Carlos Eduardo Bertachi indica que o forro deve ser resistente a eventuais gotejamentos do telhado, e o seu material deve ser incombustível, contendo laudos probatórios. O profissional ainda explica que todo forro deve ter eficiência acústica estipulada pelo Coeficiente de Redução de Ruído (NRC em inglês). No caso das igrejas, o parâmetro deve ser superior a 0,8. 

“Considerando esses aspectos, é preciso refletir sobre a possibilidade de se trabalhar com uma empresa que tenha experiência comprovada na área de tratamento acústico para igrejas”, acrescenta o engenheiro especializado em acústica. 

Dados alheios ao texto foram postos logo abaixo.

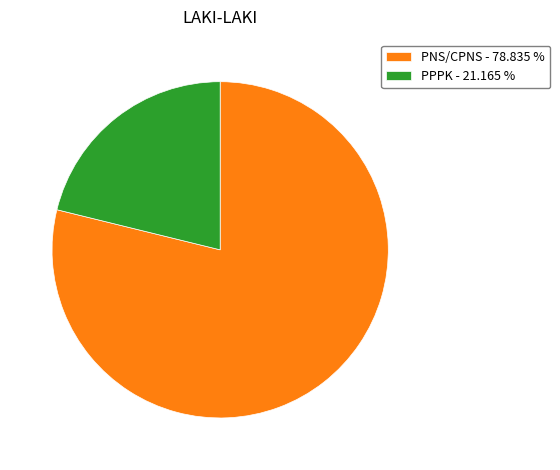

True or false: PNS/CPNS accounts for 71% of the total.

False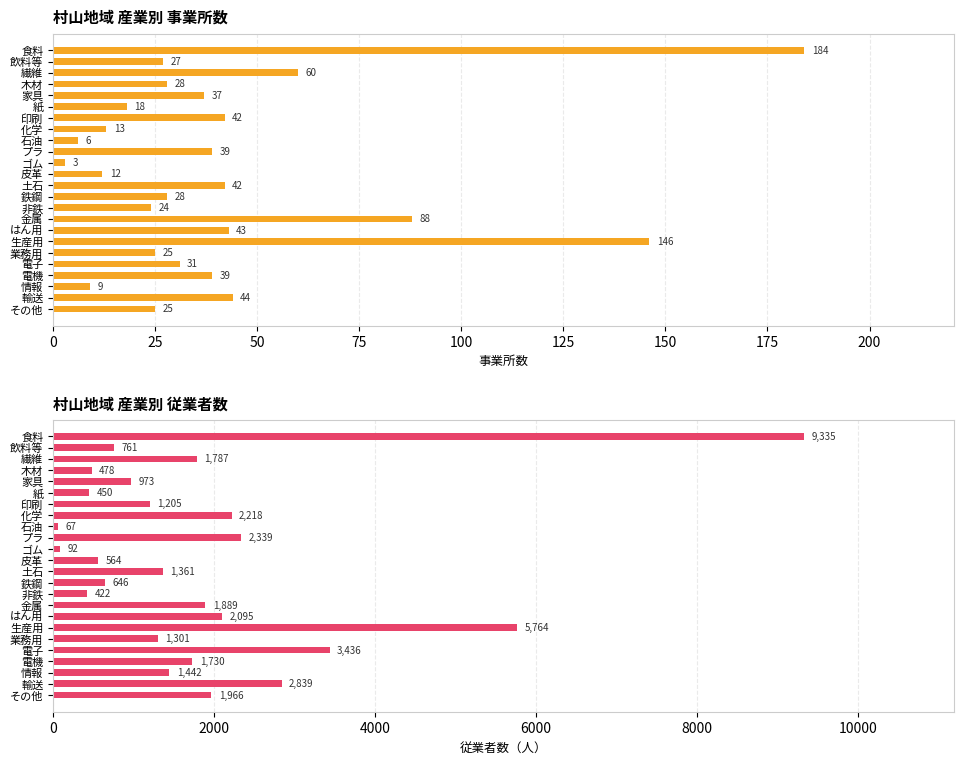

Rank the series at 土石 from lowest to highest value.

事業所数, 従業者数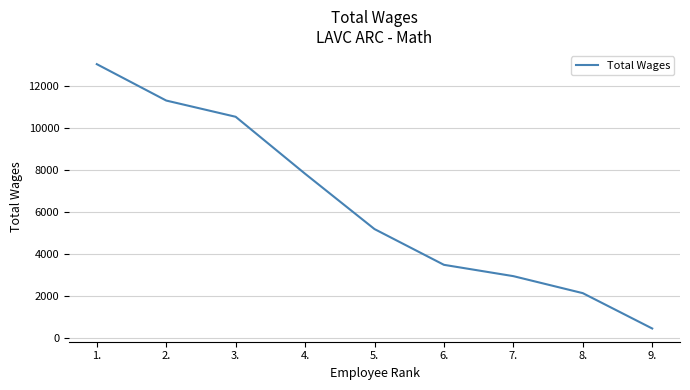

List the labels in order of value, largest first.

1., 2., 3., 4., 5., 6., 7., 8., 9.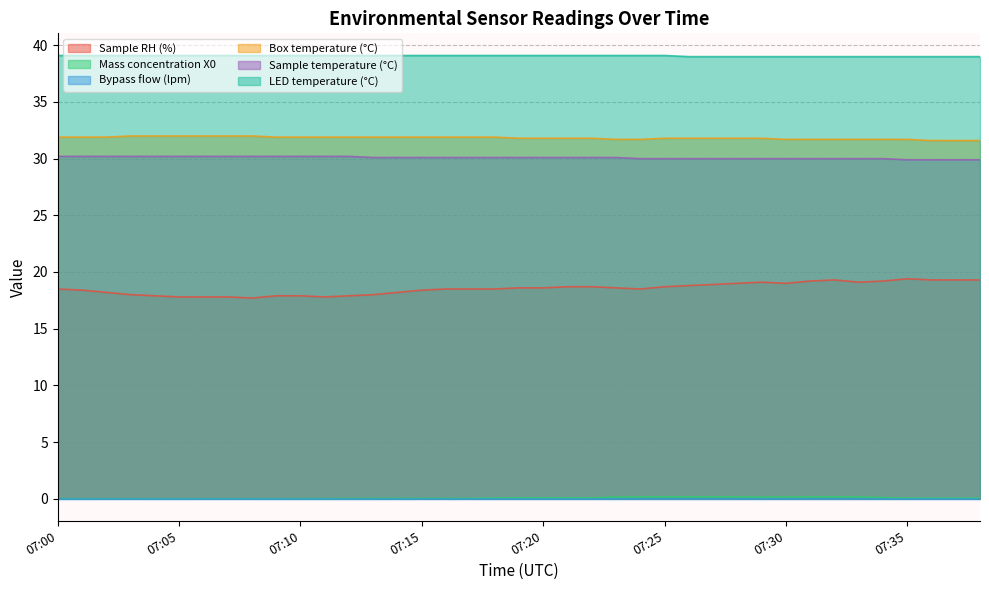

What is the maximum value shown in the chart?

39.1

Atenção histórica à acústica nos templos 

Arquitetos ouvidos pela Associação Brasileira para a Qualidade Acústica explicam que o som e o silêncio sempre foram essenciais às experiências religiosas. Ritmos, cantos e pregações sempre moldaram emoções e sensações espirituais no interior dos templos. Na história desses ambientes, a acústica não era apenas técnica, mas parte das vivências rituais e da construção simbólica do sagrado.

De acordo com os especialistas em acústica, as arquiteturas antigas, inspiradas em estilos românico, gótico e barroco, priorizavam o significado místico e político sobre a inteligibilidade da fala. Nessas estruturas, usadas para liturgias em latim, a oratória clara para a congregação não era o foco, e os tempos de reverberação frequentemente eram muito longos.

A evolução das práticas religiosas e do uso musical nos templos ao longo dos séculos exigiu uma nova atenção acústica, segundo os entrevistados. A introdução da música popular religiosa e de equipamentos eletrificados no século XX acabou revelando que muitos espaços históricos não estavam preparados para as necessidades sonoras modernas.

Conforme os arquitetos, nos dias de hoje, a acústica em templos considera normas técnicas e prioriza o conforto. Assim, os responsáveis pelos ambientes tiveram que buscar maneiras de equilibrar a reverberação da palavra falada e da música com as exigências de silêncio e privacidade. 

Explicam que essa adaptação reflete tanto em mudanças nos rituais quanto na necessidade de se respeitar o entorno urbano e a experiência dos fiéis. Citam ainda a ABNT NBR 10152 como parâmetro técnico que define níveis aceitáveis de ruído e serve como base para projetos acústicos em templos inseridos nas regiões residenciais dos municípios.